I am just like anyone else. So if you are going to be a part of browns mill church you may be disappointed that this is not the pastor's wife you envisioned. But the truth is, this is pretty much how all pastor's wives are, people just have a big misconception. I don't mean to downplay this role. I am just trying to make a point that we have the same struggles but may have different types of challenges. With all my crud and inadequacies, Jesus is in the midst of it all. He is changing me into a woman that is more like Him. I have a heart for people to know this Jesus that I know. So I may not be perfect but I am available. I think that is what God wants, an available heart to invade. As a pastor's wife I will constantly be needing to be in the Word and praying. I desire for people to feel that they can come to me not just for godly advice but because they KNOW I will pray and make them a priority. Life will get busy and crazy times are ahead. But as a Christ follower we will have the same ultimate goals.
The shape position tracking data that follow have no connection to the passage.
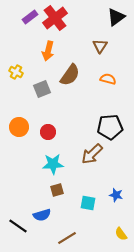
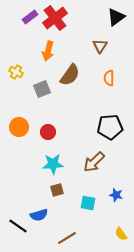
orange semicircle: moved 1 px right, 1 px up; rotated 105 degrees counterclockwise
brown arrow: moved 2 px right, 8 px down
blue semicircle: moved 3 px left
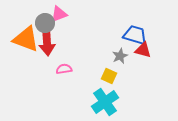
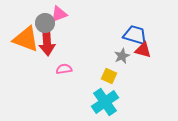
gray star: moved 2 px right
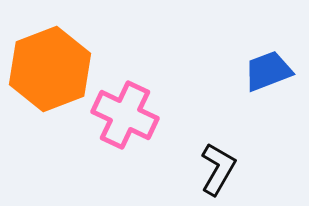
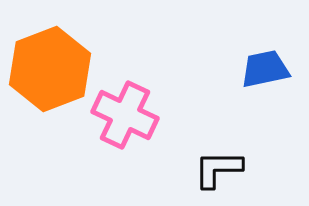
blue trapezoid: moved 3 px left, 2 px up; rotated 9 degrees clockwise
black L-shape: rotated 120 degrees counterclockwise
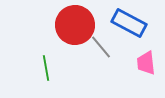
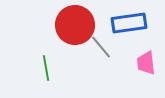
blue rectangle: rotated 36 degrees counterclockwise
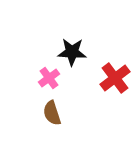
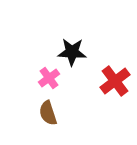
red cross: moved 3 px down
brown semicircle: moved 4 px left
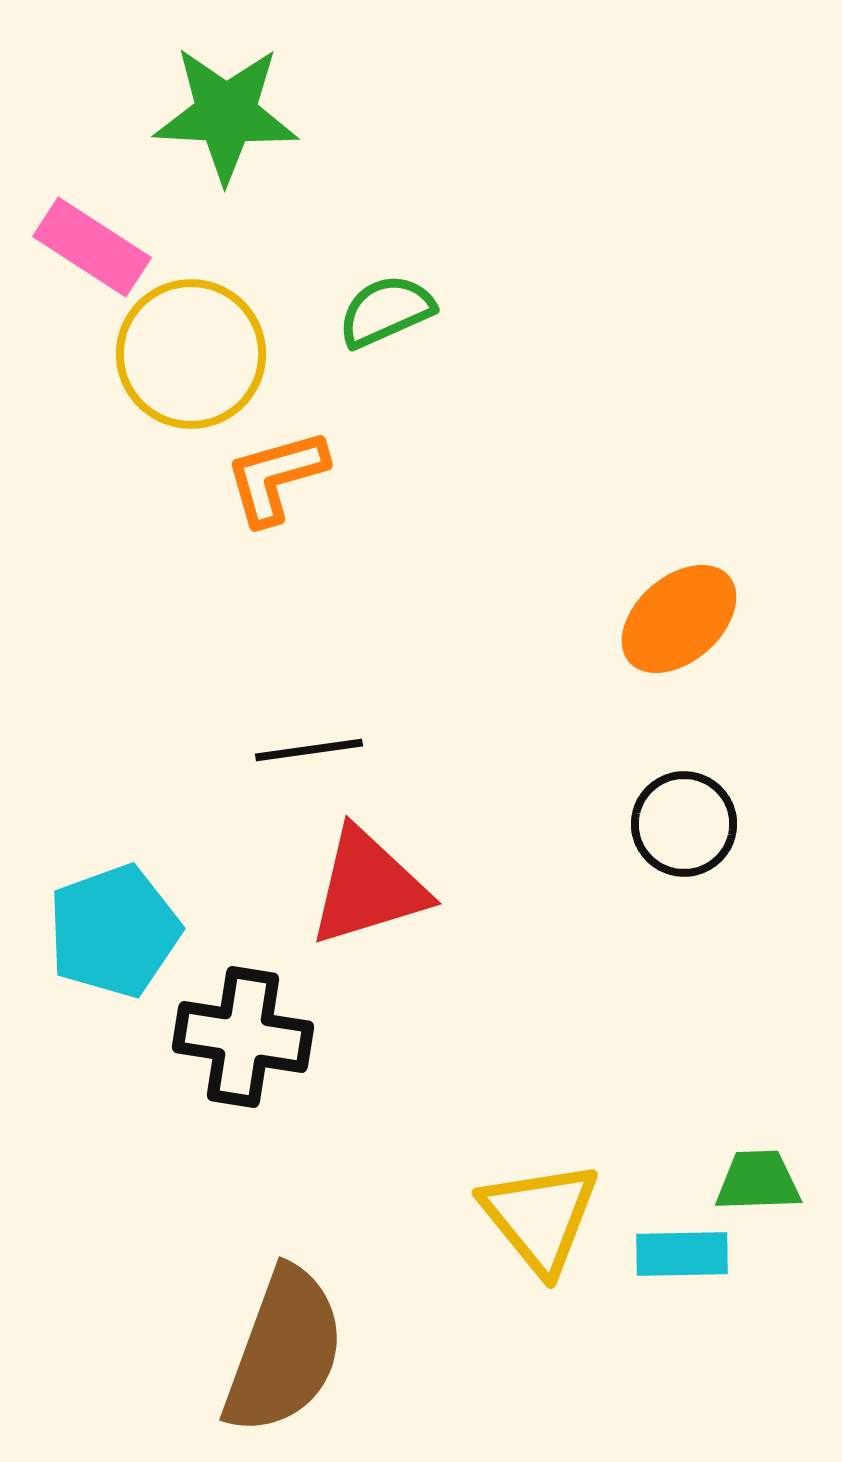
So just pray for me in this role. It is significant and I am humbled that God would allow me to be a part of all this at all. I am naive enough to think that things are not the same for everyone and that being a pastor's wife doesn't have to have a negative ring to it. I do believe we have a chance to raise awesome kids despite the reputation that PK kids often have. I believe my marriage can be strong despite various time commitments. I believe we could look back years from now excited about what God has done not weary and burnt out. I believe I can have strong, lifelong friendships and relationships despite the ups and downs of who comes and goes at our church. I believe I will have an unspeakable joy in the midst the trials. I don't say all these things because I am just trying to think positive. I am saying them because this will be the outcome if you pray for me. And I am also a little naive!